Introduction to Logistic Regression

Some potential problems and solutions

Logit models are subject to many of the same problems as in multiple regression:

i) Omitted variable(s) can result in bias in the coefficient estimates. To test for omitted variables you can conduct a likelihood ratio test:

LR[q] = {[-2LL(constrained model, i=k-q)] - [-2LL(unconstrained model, i=k)]}
where LR is distributed chi-square with q degrees of freedom, with q = 1 or more omitted variables
This test is conducted automatically by SPSS if you specify "blocks" of independent variables (look for the "block chi-square" in the SPSS output)

ii) The inclusion of irrelevant variable(s) can result in poor model fit. You can consult your Wald statistics or conduct a likelihood ratio test (see above) to search for independent variables with low explanatory power.

iii) Errors in functional form can result in biased coefficient estimates and poor model fit. You should try different functional forms and consult the Wald statistics and model chi-square statistics for overall model fit.

iv) The presence of multicollinearity will not lead to biased coefficients, but the standard errors of the coefficients will be inflated. If a variable which you think should be important (statistically significant) is not, consult the correlation coefficients. Any r(x,y) greater than .4 (.6 - .8 is usually the troublesome range) may be causing the problem.
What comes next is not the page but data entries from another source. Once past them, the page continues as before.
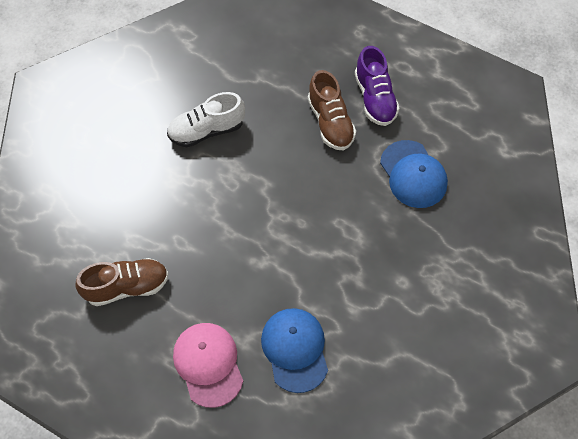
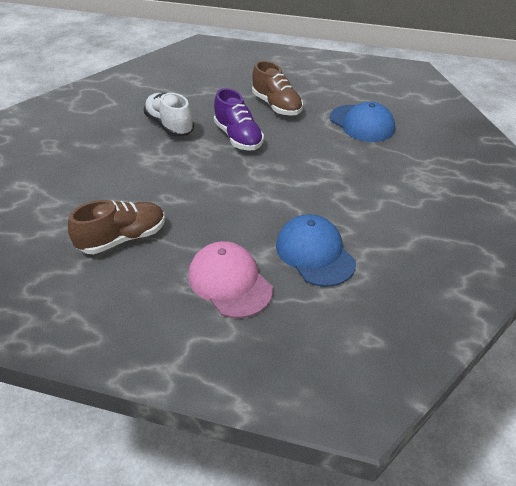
camera: 15 degrees left, 20 degrees down
(206, 130) = (169, 125): white shoe -> white shoe turned 90 degrees clockwise
(375, 98) = (307, 88): purple shoe -> purple shoe (238, 137)

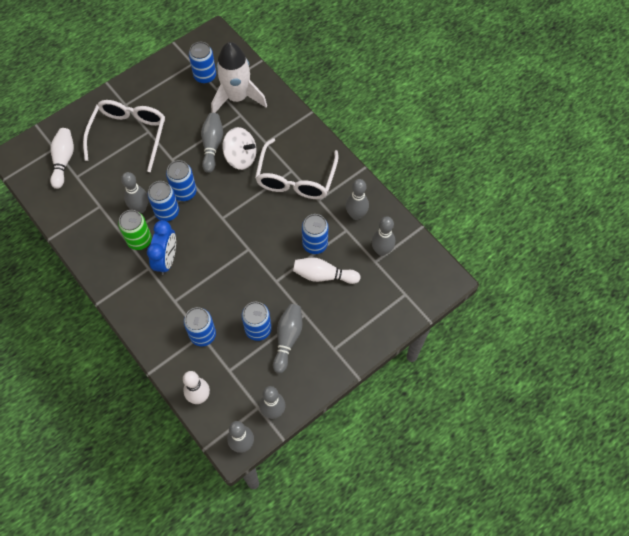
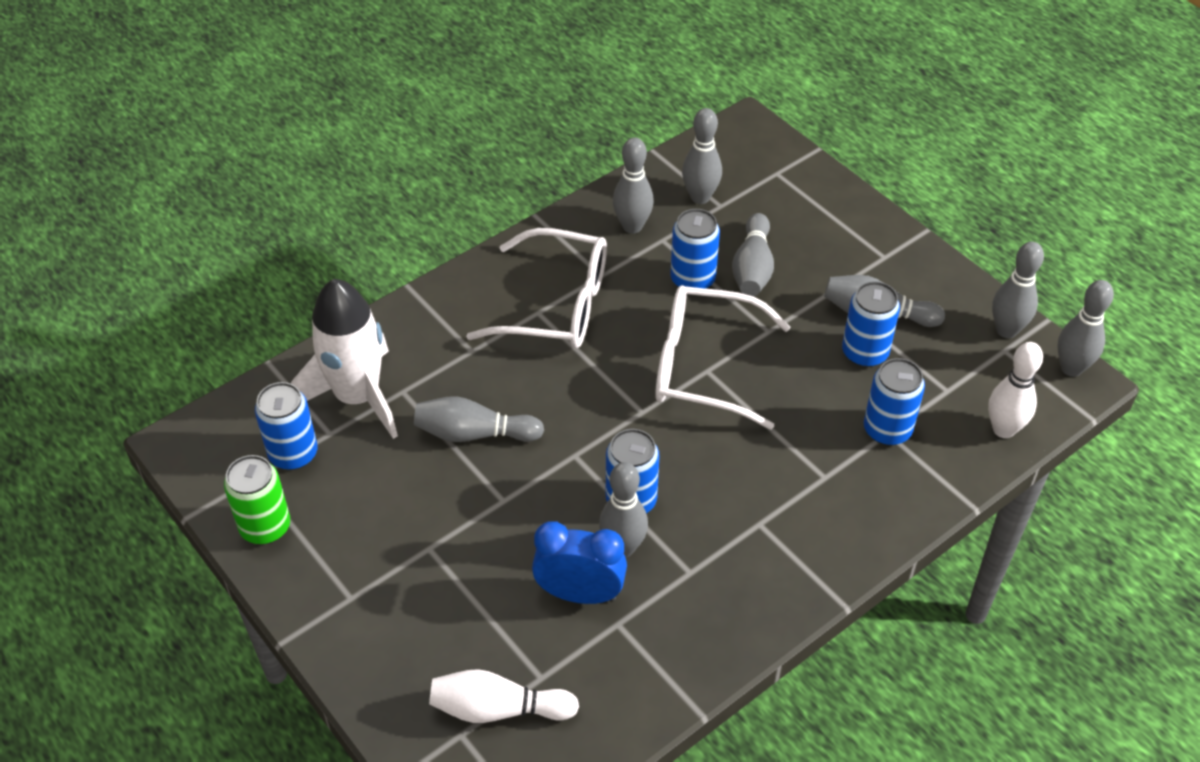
camera: 90 degrees left, 15 degrees down
(129, 135) = (437, 583): white glasses -> white glasses (704, 367)
(139, 240) = (698, 543): green can -> green can (265, 527)
(167, 260) = (739, 494): blue clock -> blue clock (580, 593)
(184, 192) = (584, 474): blue can -> none
(241, 157) = (505, 387): white spinning top -> none
(323, 275) = (752, 268): white bowling pin -> grey bowling pin

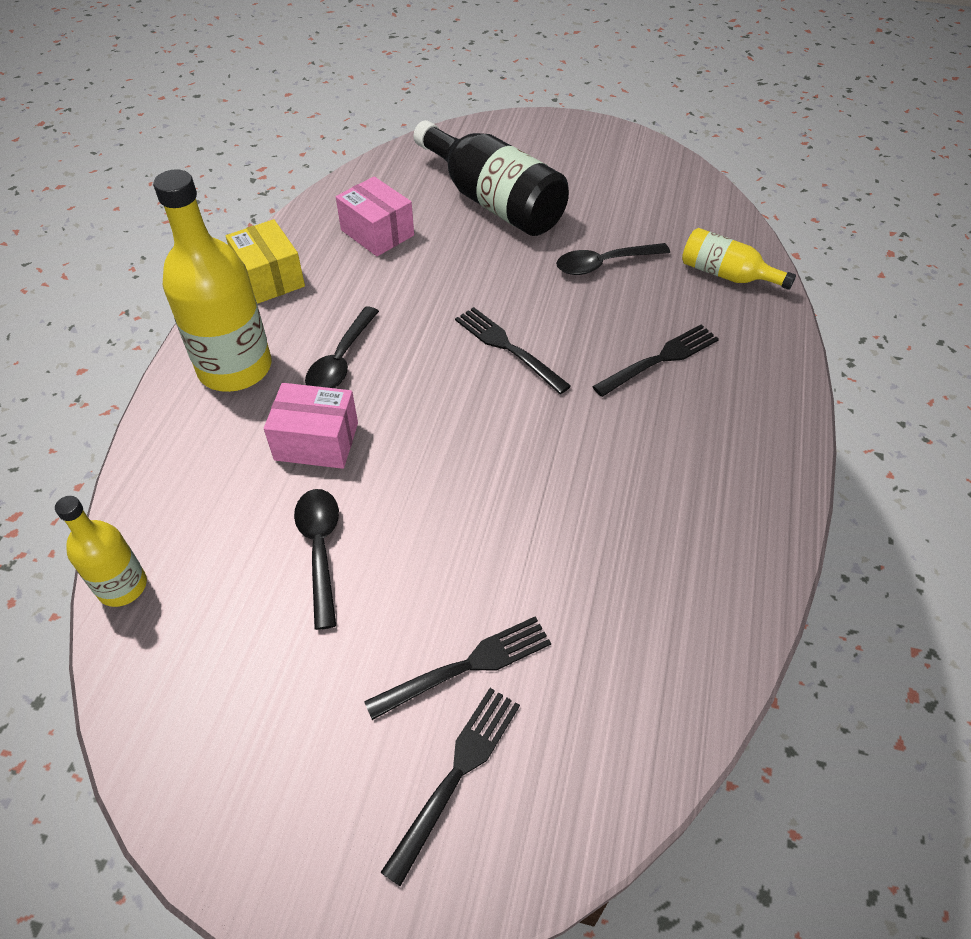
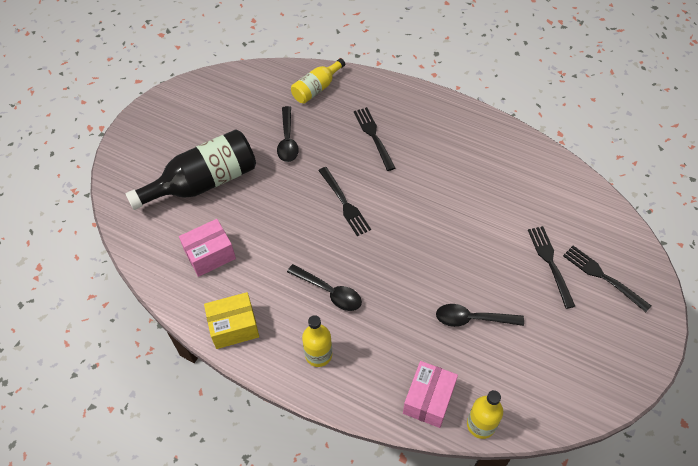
camera: 75 degrees left, 5 degrees up
(235, 368) = (318, 354): yellow bottle -> yellow bottle, size x0.55
(316, 441) = (394, 313): pink box -> pink box (428, 399)
(508, 348) = (344, 203): black fork -> black fork turned 90 degrees counterclockwise

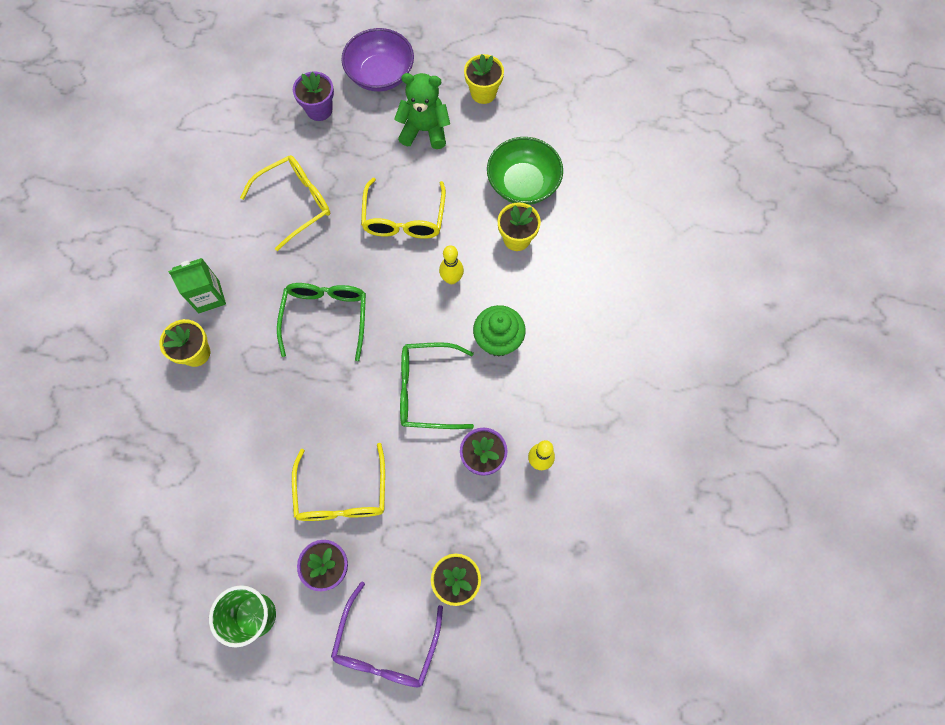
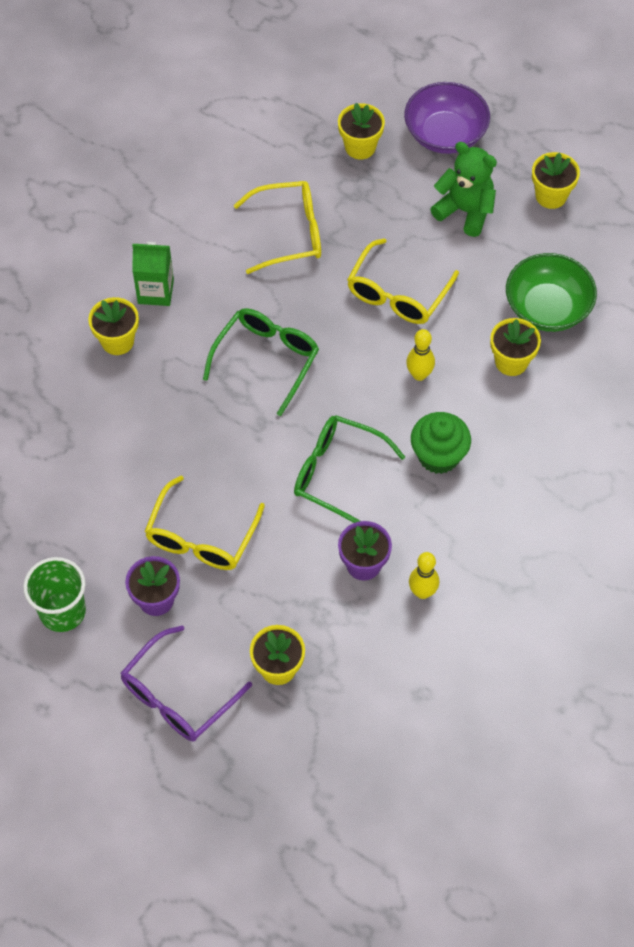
camera: 25 degrees right, 10 degrees down
(319, 110) = (360, 147): purple flower pot -> yellow flower pot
v) You may have structural breaks in your data. Pooling the data imposes the restriction that an independent variable has the same effect on the dependent variable for different groups of data when the opposite may be true. You can conduct a likelihood ratio test:
LR[i+1] = -2LL(pooled model) - [-2LL(sample 1) + -2LL(sample 2)]
where samples 1 and 2 are pooled, and i is the number of independent variables.